▶ _Brief A_:
Please translate this sentence from the VAT newsletter into Spanish: "Cakes tend to harden while biscuits soften."
▶ _Brief B_:
Write the next part of the VAT newsletter, picking up after its last sentence.

Deeks VAT News Issue 36
September 2023 – Issue 36 Keeping you up to date on VAT changes In this month’s newsletter, we cover the following: Tour Operators’ Margin Scheme (TOMS) A Brief Guide Electronic Invoicing (eInvoicing) Land related services How to use HMRC advice and information Overages – what are they and what is the VAT treatment? B2B and […]
September 2023 – Issue 36
Keeping you up to date on VAT changes
In this month’s newsletter, we cover the following:
Tour Operators’ Margin Scheme (TOMS) A Brief Guide
Electronic Invoicing (eInvoicing)
How to use HMRC advice and information
Overages – what are they and what is the VAT treatment?
B2B and B2C – The distinction and importance
A VAT did you know?
When it comes to classifying whether something is a cake or a biscuit, did you know that their texture when stale is a key factor? Cakes tend to harden while biscuits soften. This small distinction can be the difference between a VAT rate of 20% and a zero rating for certain products. Jaffa Cakes, for instance, come to mind.
Similarly, for printed items like single sheet products or leaflets, their rigidity matters. A more flexible leaflet might enjoy a zero-rated treatment, while a stiffer one could be subject to the standard 20% VAT.
It’s always interesting to see how small details can influence tax categorisations. And there you have it. A bit surprising where the details can lead us, right? Let’s stay focused on the delightful world of VAT!

(Saved entries)

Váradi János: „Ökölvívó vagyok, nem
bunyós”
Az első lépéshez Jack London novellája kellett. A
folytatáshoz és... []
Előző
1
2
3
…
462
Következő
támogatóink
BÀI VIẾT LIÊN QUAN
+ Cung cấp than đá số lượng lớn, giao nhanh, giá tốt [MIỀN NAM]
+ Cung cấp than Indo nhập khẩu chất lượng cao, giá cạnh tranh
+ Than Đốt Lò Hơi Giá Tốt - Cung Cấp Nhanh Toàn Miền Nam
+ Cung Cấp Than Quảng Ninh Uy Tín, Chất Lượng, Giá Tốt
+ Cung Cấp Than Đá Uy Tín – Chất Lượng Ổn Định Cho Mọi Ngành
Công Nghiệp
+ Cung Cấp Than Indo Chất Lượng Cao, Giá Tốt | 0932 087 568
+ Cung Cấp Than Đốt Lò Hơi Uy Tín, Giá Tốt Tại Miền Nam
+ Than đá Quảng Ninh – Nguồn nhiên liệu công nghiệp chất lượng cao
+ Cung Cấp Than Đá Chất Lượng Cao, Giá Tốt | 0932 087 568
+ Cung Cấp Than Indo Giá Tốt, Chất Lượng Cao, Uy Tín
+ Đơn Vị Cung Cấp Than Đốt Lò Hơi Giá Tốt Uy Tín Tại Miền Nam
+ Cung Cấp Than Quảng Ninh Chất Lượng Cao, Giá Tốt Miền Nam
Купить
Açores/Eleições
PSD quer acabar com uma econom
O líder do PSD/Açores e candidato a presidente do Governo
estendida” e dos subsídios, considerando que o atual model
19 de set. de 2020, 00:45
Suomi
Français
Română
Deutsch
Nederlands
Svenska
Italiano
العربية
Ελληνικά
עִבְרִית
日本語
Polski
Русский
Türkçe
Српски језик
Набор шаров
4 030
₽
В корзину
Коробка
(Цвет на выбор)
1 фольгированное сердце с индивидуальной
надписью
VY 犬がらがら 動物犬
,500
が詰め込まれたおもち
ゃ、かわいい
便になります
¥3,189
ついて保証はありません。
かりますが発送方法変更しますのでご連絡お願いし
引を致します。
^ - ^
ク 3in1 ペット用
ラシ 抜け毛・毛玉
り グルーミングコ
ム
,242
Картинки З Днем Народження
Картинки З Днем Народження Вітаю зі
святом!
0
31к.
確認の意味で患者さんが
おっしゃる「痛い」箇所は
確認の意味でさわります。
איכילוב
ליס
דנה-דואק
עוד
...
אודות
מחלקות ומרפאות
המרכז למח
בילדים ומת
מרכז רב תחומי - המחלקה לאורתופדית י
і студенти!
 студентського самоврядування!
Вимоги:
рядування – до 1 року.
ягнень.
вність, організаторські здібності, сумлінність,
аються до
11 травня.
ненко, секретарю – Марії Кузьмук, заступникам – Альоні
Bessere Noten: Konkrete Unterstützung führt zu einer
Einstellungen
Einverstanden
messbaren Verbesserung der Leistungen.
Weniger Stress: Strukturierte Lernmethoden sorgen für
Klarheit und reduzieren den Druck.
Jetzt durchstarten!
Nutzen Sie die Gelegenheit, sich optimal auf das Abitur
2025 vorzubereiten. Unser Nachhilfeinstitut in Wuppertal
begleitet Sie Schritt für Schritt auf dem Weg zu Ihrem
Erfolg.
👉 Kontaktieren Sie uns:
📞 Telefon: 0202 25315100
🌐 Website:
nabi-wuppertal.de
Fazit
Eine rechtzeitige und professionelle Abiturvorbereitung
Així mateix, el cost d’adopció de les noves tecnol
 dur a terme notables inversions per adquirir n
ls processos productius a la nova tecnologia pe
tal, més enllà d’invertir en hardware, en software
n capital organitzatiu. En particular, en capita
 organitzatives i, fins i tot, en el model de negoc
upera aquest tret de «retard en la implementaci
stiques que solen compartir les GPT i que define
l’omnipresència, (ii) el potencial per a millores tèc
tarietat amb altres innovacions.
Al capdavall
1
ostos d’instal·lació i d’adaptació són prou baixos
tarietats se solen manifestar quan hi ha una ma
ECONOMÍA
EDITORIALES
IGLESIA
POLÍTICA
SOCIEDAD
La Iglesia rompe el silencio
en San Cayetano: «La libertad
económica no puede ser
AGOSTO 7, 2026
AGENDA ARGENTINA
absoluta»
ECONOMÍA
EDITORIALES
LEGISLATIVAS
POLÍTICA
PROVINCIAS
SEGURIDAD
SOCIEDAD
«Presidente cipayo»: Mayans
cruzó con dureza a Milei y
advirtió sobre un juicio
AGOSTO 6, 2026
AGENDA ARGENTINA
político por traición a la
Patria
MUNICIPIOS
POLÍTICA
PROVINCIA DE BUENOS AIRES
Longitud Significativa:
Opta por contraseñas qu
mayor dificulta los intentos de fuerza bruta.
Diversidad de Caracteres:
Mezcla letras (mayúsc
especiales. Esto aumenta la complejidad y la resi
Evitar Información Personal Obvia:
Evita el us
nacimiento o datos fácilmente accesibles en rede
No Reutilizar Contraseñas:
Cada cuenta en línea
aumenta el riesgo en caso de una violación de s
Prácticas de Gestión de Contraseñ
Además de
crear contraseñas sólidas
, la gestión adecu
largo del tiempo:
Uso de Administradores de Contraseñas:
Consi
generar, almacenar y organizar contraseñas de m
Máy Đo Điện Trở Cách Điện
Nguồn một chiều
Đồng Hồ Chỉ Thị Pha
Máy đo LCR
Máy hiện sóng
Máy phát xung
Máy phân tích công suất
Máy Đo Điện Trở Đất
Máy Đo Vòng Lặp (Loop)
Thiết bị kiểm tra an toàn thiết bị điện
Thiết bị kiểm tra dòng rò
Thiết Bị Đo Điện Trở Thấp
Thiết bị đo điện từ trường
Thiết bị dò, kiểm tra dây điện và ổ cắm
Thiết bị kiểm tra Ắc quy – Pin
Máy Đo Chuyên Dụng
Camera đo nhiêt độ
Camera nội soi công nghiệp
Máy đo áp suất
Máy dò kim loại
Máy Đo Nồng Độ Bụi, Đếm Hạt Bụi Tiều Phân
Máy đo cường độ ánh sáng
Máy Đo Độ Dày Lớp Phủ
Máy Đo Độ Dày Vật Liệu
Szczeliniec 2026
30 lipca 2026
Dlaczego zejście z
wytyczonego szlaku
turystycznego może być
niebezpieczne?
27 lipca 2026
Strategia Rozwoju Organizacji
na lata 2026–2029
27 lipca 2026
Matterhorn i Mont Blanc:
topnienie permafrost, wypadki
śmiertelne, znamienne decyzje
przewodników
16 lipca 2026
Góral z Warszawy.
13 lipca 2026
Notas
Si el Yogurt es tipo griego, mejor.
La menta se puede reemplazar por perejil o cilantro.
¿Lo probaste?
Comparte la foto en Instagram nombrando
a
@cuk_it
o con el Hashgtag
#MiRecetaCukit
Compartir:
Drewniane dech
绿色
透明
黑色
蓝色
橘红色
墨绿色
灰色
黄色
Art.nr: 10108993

▶ _Task response A_:
Los pasteles tienden a endurecerse, mientras que las galletas se ablandan.

▶ _Task response B_:
Tour Operators’ Margin Scheme (TOMS) A Brief Guide
VAT and TOMS: Complex and costly
The tour operators’ margin scheme (TOMS) is a special scheme for businesses that buy in and re-sell travel, accommodation and certain other services as principals or undisclosed agents (ie; that act in their own name). In many cases, it enables VAT to be accounted for on travel supplies without businesses having to register and account for VAT in every country in which the services and goods are enjoyed. It does, however, apply to travel/accommodation services enjoyed within the UK and wholly outside the UK.
Under the scheme:
- VAT cannot be reclaimed on margin scheme supplies bought in for resale. VAT on overheads outside the TOMS can be reclaimed in the normal way.
- A UK-based tour operator need only account for VAT on the margin, ie; the difference between the amount received from customers and the amount paid to suppliers.
- There are special rules for determining the place, liability, and time of margin scheme supplies.
- VAT invoices cannot be issued for margin scheme supplies.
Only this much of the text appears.